Introduction in Friends of Tracking (video)
This introductory presentation, which was given in the Friends of Tracking session that took place on Thursday 7 May 2020, motivates the use of data for player recruitment in football, shows the limitations of traditional statistics to assess the performances of football players, introduces a number of frameworks for valuing actions of football players, provides an intuitive explanation of the VAEP framework for valuing actions of football players, and introduces the content of this series of hands-on video tutorials.
This presentation expands on the content of the introductory presentation by discussing the technicalities behind the VAEP framework for valuing actions of football players as well as the content of the hands-on video tutorials in more depth.
Tutorial 1: Run pipeline (video, notebook, notebook on Google Colab)
This tutorial demonstrates the entire pipeline of ingesting the raw Wyscout match event data to producing ratings for football players. This tutorial touches upon the following four topics: downloading and preprocessing the data, valuing game states, valuing actions and rating players.
Tutorial 2: Generate features (video, notebook, notebook on Google Colab)
This tutorial demonstrates the process of generating features and labels. This tutorial touches upon the following three topics: exploring the data in the SPADL representation, constructing features to represent actions and constructing features to represent game states.
Tutorial 3: Learn models (video, notebook, notebook on Google Colab)
This tutorial demonstrates the process of splitting the dataset into a training set and a test set, learning baseline models using conservative hyperparameters for the learning algorithm, optimizing the hyperparameters for the learning algorithm and learning the final models.

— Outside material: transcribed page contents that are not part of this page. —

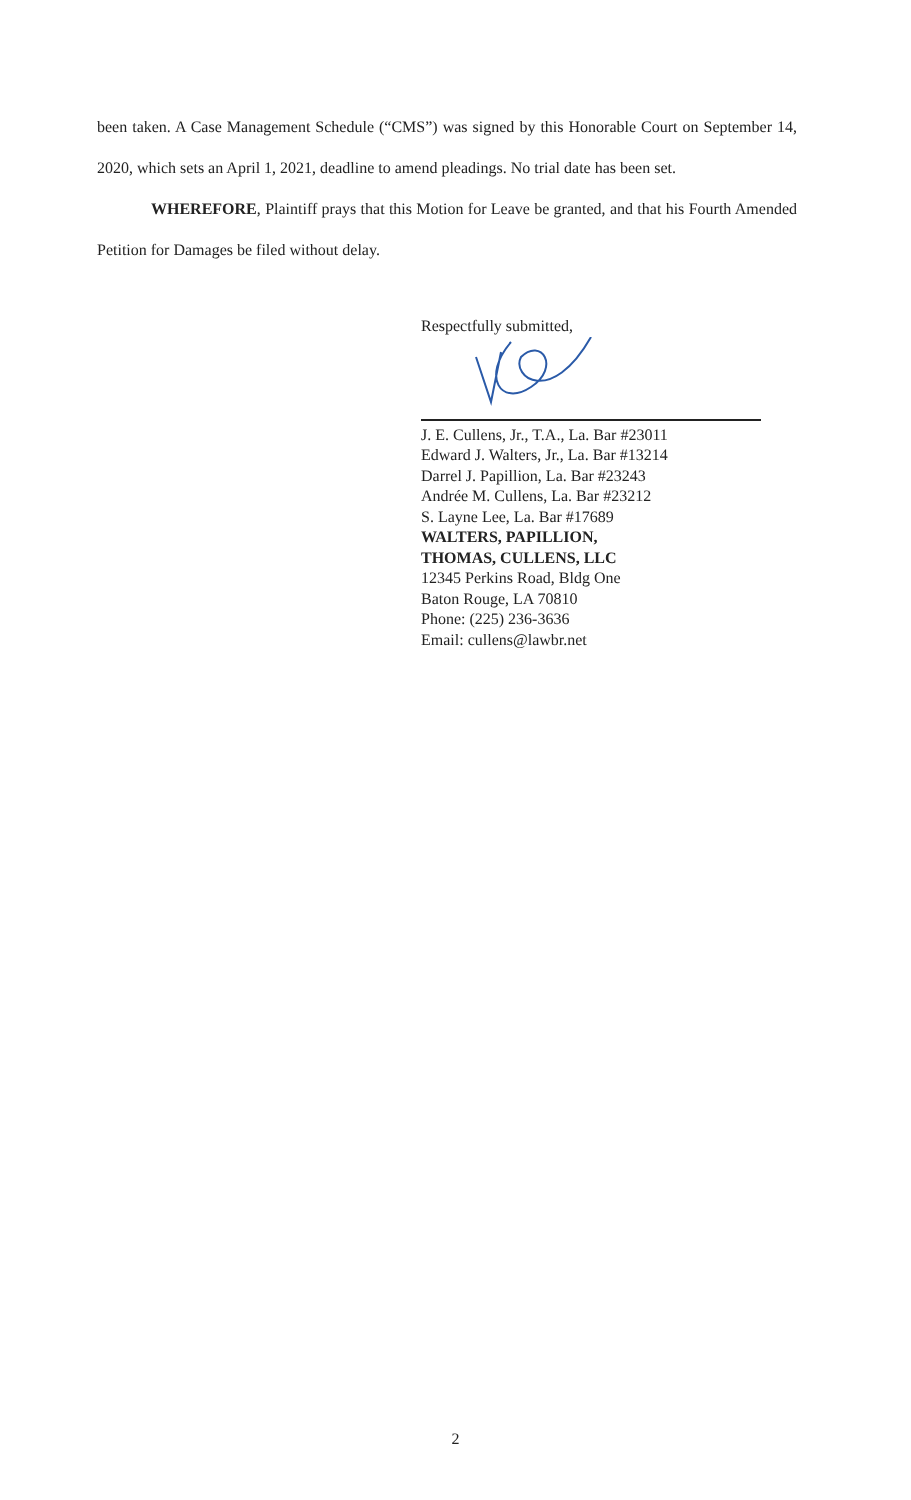been taken. A Case Management Schedule (“CMS”) was signed by this Honorable Court on September 14, 2020, which sets an April 1, 2021, deadline to amend pleadings. No trial date has been set.
WHEREFORE, Plaintiff prays that this Motion for Leave be granted, and that his Fourth Amended Petition for Damages be filed without delay.
Respectfully submitted,
J. E. Cullens, Jr., T.A., La. Bar #23011
Edward J. Walters, Jr., La. Bar #13214
Darrel J. Papillion, La. Bar #23243
Andrée M. Cullens, La. Bar #23212
S. Layne Lee, La. Bar #17689
WALTERS, PAPILLION,
THOMAS, CULLENS, LLC
12345 Perkins Road, Bldg One
Baton Rouge, LA 70810
Phone: (225) 236-3636
Email: cullens@lawbr.net
2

Tutorial 4: Analyze models and results (video, notebook, notebook on Google Colab)
This tutorial demonstrates the process of analyzing the importance of the features that are included in the trained machine learning models, analyzing the predictions for specific game states, and analyzing the resulting player ratings.

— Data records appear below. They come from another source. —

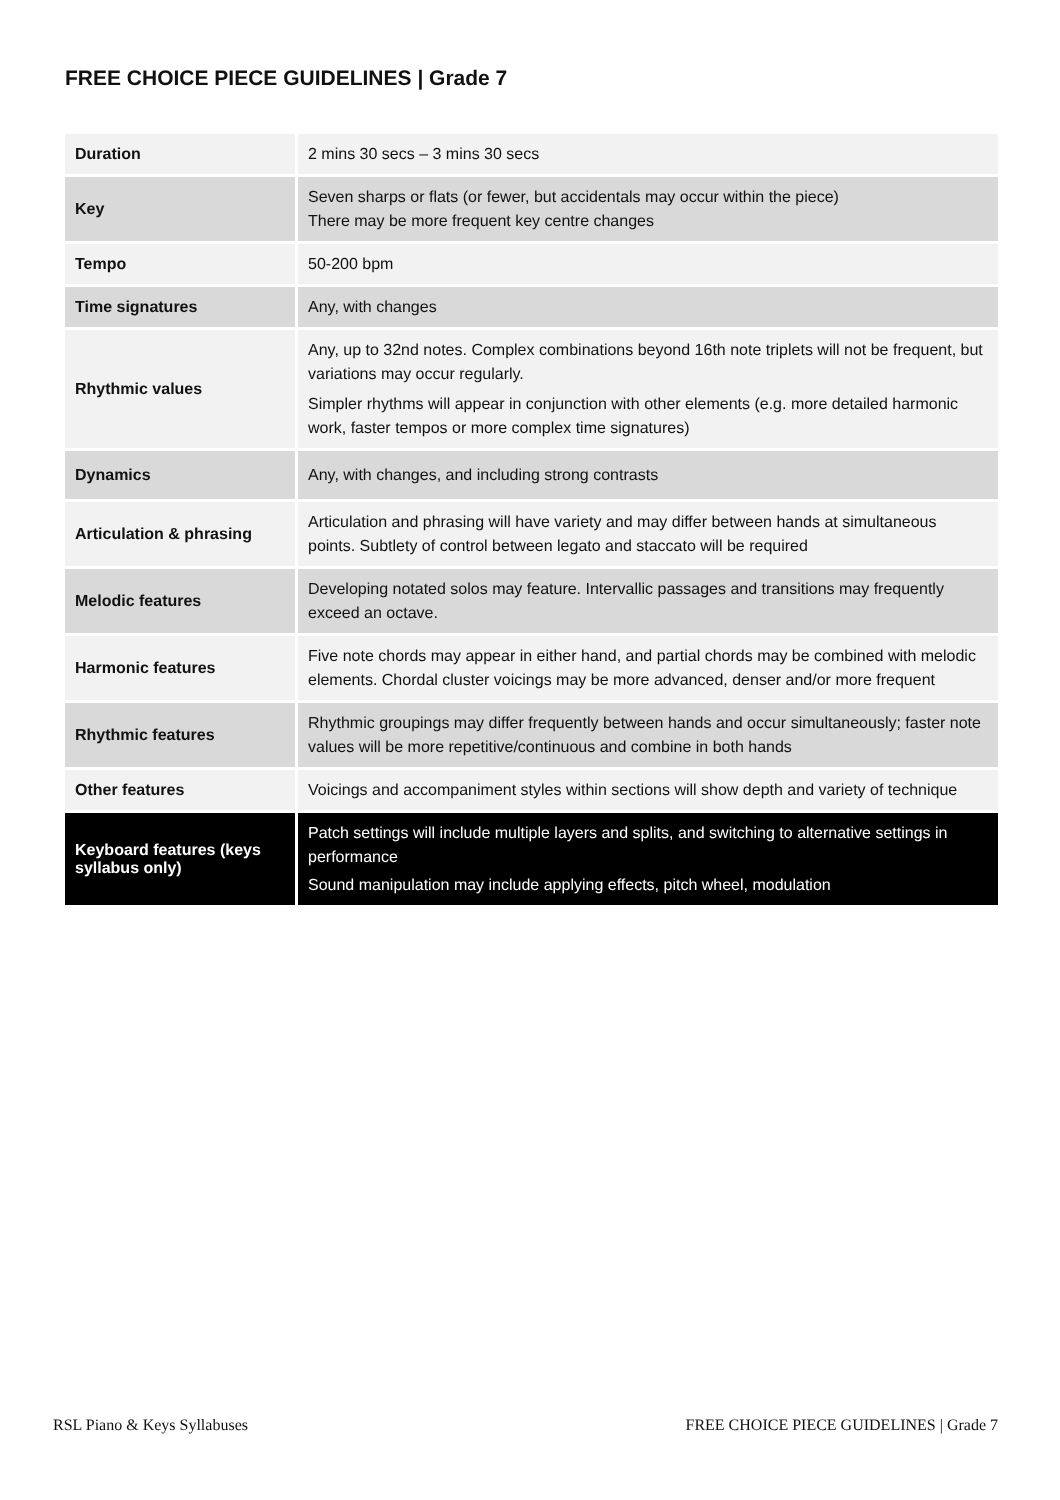FREE CHOICE PIECE GUIDELINES | Grade 7
| Duration | 2 mins 30 secs – 3 mins 30 secs |
| Key | Seven sharps or flats (or fewer, but accidentals may occur within the piece) There may be more frequent key centre changes |
| Tempo | 50-200 bpm |
| Time signatures | Any, with changes |
| Rhythmic values | Any, up to 32nd notes. Complex combinations beyond 16th note triplets will not be frequent, but variations may occur regularly. Simpler rhythms will appear in conjunction with other elements (e.g. more detailed harmonic work, faster tempos or more complex time signatures) |
| Dynamics | Any, with changes, and including strong contrasts |
| Articulation & phrasing | Articulation and phrasing will have variety and may differ between hands at simultaneous points. Subtlety of control between legato and staccato will be required |
| Melodic features | Developing notated solos may feature. Intervallic passages and transitions may frequently exceed an octave. |
| Harmonic features | Five note chords may appear in either hand, and partial chords may be combined with melodic elements. Chordal cluster voicings may be more advanced, denser and/or more frequent |
| Rhythmic features | Rhythmic groupings may differ frequently between hands and occur simultaneously; faster note values will be more repetitive/continuous and combine in both hands |
| Other features | Voicings and accompaniment styles within sections will show depth and variety of technique |
| Keyboard features (keys syllabus only) | Patch settings will include multiple layers and splits, and switching to alternative settings in performance Sound manipulation may include applying effects, pitch wheel, modulation |
RSL Piano & Keys Syllabuses FREE CHOICE PIECE GUIDELINES | Grade 7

- Tom Decroos, Lotte Bransen, Jan Van Haaren, and Jesse Davis. Actions Speak Louder than Goals: Valuing Player Actions in Soccer. In Proceedings of the 25th ACM SIGKDD International Conference on Knowledge Discovery & Data Mining, pp. 1851-1861. 2019.
- Luca Pappalardo, Paolo Cintia, Alessio Rossi, Emanuele Massucco, Paolo Ferragina, Dino Pedreschi, and Fosca Giannotti. A Public Data Set of Spatio-Temporal Match Events in Soccer Competitions. Scientific Data 6, no. 1 (2019): 1-15.